Extracted material:
- - -

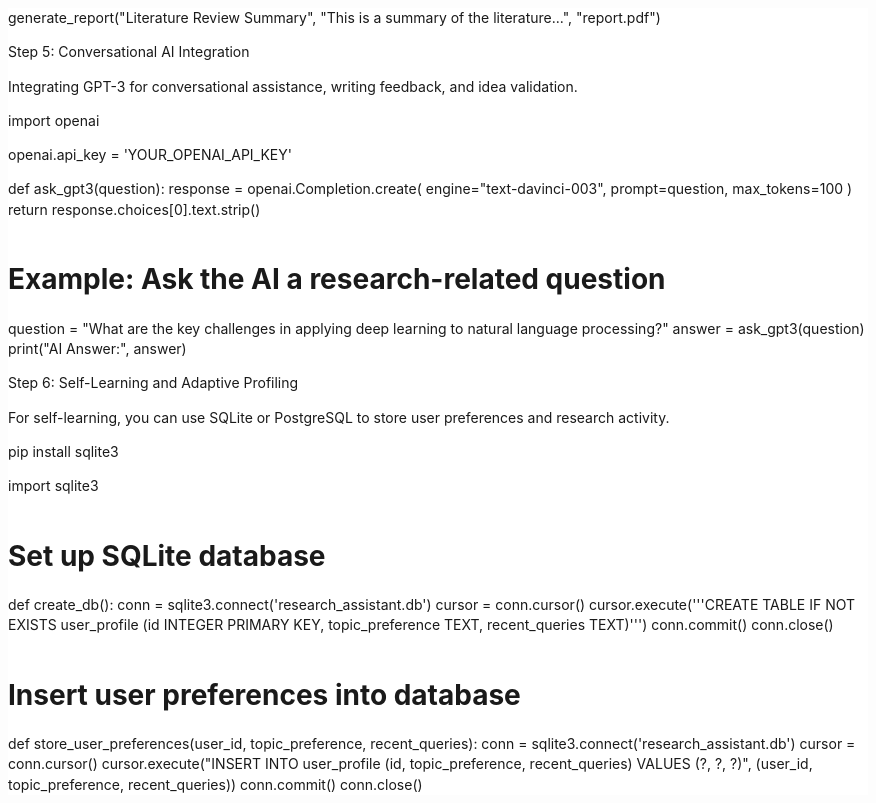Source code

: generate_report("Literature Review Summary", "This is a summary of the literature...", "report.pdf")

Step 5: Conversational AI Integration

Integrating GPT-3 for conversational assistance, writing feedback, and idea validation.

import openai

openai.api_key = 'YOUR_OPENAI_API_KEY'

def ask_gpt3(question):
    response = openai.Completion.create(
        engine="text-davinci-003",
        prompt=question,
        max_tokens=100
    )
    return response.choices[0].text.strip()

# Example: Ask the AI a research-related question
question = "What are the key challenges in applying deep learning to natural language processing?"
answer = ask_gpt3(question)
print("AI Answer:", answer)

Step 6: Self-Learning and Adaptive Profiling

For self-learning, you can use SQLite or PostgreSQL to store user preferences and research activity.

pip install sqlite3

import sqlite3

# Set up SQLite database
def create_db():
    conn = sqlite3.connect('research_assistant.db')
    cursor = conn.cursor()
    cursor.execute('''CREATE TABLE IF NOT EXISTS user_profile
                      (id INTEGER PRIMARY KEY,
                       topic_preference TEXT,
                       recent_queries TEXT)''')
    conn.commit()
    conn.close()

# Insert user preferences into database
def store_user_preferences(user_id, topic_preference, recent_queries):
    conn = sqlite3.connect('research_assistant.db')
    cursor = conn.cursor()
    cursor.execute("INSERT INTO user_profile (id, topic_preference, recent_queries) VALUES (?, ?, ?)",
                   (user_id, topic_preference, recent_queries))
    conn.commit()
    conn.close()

- - -

Directions for this task:
For every line in the listing above that contains "database", copy that line.

Exercise solution:
# Set up SQLite database
# Insert user preferences into database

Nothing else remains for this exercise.